[Texte à analyser]:
★ ★ ★ ★ ★ ★ ★

Symboles royaux et rivalités à la cour d’Antananarivo sous le règne de Radama II

Auteur Nicolas Martin
Editeur Nicolas Martin
Date 2023
Pages 102
Sujets Signes et symboles
Madagascar
Cote In-Folio 540
Recension rédigée par Jean de La Guérivière


Sous un titre trop modeste, parce que restrictif, c’est toute une page de l’histoire de Madagascar qu’a écrite Nicolas Martin, Français établi dans la Grande Île et marié à une Malgache bien introduite à Antananarivo. Le procédé est original. Il a consisté à relater la création d’un ordre honorifique et à reconstituer une suite d’événements à partir de la biographie de ses récipiendaires malgaches et étrangers. Dès 1855, l’idée d’un ordre inspiré par la Légion d’honneur de Napoléon Ier a été lancée à Madagascar par Jospeh Lambert, négociant français installé sur l’ile Maurice et très influent à la cour malgache. En 1861, sous Napoléon III, le jeune roi Radama II reprend cette idée et lui donne sa marque personnelle en créant les trois grades (officier, commandeur et grand-croix) d’un ordre à son nom. Les insignes ont été fabriqués à Paris par la maison Kretly aujourd’hui disparue mais dont une mosaïque au sol rappelle le nom devant l’ancien atelier du Palais-Royal, 46, galerie de Montpensier.

Galliéni n’a pas encore fait de Madagascar une colonie française. La Grande Île est encore un territoire où Français et Britanniques se livrent une lutte d’influence, lutte dont Radama II profite habilement, par sens politique et par ouverture d’esprit aux courants européens. Comme l’écrit Nicolas Martin, « la distribution des décorations est généreuse, rapide et parfois surprenante ». On y trouve des consuls, des militaires, des négociants, des missionnaires choisis avec le même éclectisme que celui qui fait porter à Radama II aussi bien une tenue de maréchal d’empire français qu’un uniforme de field-marshal offert par Londres, celui dans lequel il posera devant une couronne donnée par Napoléon III. La riche iconographie du livre authentifie des passages du livre à la limite du crédible tellement ils évoquent une réalité déconcertante. Parmi les noms kilométriques des rois et reines malgaches, celui de Radama II est relativement court. Finalement, cela correspond à la brièveté d’un règne de moins de deux ans, puisque Radama II, successeur de la reine Ranavalona I décédée le 16 août 1861, fut étranglé dans la nuit du 11 au 12 mai 1863 par des dignitaires de son entourage, ceux dont les décorations à eux distribuées par leur victime n’avaient pas suffi à faire taire les appétits personnels.

Nicolas Martin a fait revivre astucieusement ce règne oublié.

★ ★ ★ ★ ★ ★ ★

[Enregistrements]:
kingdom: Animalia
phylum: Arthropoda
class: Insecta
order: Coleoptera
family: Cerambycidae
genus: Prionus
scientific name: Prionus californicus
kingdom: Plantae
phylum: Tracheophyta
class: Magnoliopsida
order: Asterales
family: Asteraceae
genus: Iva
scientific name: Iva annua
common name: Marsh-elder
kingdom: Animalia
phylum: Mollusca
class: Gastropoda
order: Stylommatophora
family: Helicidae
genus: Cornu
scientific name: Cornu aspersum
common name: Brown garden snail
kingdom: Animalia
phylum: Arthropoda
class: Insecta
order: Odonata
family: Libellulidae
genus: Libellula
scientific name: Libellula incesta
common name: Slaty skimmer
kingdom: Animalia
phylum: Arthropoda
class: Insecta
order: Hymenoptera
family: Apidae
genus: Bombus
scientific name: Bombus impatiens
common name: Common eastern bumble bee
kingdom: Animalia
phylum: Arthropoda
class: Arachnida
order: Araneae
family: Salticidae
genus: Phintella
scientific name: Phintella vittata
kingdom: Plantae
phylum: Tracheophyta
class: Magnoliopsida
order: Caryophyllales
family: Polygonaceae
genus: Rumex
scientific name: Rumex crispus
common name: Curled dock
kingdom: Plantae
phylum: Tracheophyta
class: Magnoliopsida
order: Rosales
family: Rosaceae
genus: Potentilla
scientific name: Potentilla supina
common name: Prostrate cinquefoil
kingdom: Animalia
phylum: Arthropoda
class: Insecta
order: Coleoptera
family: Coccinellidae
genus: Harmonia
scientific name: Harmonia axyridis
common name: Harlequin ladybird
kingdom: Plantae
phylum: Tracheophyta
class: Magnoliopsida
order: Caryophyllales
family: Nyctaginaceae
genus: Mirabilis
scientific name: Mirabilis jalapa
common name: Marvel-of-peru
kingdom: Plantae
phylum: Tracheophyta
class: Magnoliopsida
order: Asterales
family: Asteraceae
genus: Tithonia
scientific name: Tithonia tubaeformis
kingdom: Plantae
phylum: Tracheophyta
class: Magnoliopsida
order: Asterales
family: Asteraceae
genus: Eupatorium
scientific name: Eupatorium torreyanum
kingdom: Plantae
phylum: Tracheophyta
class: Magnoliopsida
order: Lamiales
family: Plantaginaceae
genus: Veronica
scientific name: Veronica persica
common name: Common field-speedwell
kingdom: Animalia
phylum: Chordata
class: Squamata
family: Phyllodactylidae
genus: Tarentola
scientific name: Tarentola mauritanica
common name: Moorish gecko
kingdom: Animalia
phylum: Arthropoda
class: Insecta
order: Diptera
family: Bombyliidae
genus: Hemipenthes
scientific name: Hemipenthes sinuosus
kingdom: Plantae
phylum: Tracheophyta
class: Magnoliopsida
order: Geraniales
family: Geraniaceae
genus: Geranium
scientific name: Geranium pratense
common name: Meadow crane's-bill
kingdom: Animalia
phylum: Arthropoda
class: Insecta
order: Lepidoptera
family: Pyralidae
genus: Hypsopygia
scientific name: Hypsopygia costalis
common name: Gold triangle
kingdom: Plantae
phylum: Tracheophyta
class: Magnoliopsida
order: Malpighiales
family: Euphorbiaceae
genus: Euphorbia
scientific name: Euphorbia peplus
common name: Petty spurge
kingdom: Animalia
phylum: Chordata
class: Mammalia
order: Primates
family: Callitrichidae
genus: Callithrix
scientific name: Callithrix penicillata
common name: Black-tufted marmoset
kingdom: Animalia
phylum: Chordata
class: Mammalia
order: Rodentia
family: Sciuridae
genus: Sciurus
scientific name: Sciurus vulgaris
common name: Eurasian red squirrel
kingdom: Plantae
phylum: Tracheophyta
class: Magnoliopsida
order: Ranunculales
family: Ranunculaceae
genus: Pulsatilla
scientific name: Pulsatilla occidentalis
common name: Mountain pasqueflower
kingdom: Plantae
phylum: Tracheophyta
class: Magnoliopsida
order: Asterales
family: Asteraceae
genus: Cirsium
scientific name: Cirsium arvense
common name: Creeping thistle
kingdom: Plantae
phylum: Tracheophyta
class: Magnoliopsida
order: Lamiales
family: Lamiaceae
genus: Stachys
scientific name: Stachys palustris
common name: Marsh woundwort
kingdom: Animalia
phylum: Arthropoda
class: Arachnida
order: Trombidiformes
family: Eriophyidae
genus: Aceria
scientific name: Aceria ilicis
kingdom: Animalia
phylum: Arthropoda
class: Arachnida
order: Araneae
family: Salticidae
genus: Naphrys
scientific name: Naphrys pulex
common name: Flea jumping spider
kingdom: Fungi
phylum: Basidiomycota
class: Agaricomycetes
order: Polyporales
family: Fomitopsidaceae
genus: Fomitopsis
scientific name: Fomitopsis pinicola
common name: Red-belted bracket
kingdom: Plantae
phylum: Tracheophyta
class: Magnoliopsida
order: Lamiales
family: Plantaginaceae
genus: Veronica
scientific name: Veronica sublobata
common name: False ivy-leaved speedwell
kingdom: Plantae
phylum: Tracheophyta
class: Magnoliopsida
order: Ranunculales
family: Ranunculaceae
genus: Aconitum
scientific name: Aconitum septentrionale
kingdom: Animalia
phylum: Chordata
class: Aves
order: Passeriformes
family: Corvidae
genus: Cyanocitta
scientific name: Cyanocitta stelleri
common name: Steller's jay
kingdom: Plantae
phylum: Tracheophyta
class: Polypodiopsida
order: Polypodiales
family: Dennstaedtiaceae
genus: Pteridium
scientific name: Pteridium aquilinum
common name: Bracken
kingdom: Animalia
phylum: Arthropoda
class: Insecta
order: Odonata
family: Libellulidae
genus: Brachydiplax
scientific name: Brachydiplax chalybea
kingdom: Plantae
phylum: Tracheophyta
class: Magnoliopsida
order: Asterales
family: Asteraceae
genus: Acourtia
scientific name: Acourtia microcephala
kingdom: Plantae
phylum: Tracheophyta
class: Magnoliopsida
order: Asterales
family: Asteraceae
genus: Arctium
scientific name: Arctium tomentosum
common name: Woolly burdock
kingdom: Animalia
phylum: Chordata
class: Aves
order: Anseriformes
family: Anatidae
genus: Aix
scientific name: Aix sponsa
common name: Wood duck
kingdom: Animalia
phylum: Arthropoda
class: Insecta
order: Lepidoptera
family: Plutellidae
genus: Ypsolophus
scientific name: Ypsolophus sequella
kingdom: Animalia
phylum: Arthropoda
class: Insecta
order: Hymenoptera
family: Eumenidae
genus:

★ ★ ★ ★ ★ ★ ★

D'après la recension, pourquoi le titre du livre de Nicolas Martin est-il jugé trop modeste ? Répondez en une à trois phrases. Ces enregistrements proviennent d'une autre source que le texte.

[Corrigé détaillé]: Le titre est jugé trop modeste parce qu'il est restrictif. Sous ce titre, Nicolas Martin a en réalité écrit toute une page de l'histoire de Madagascar.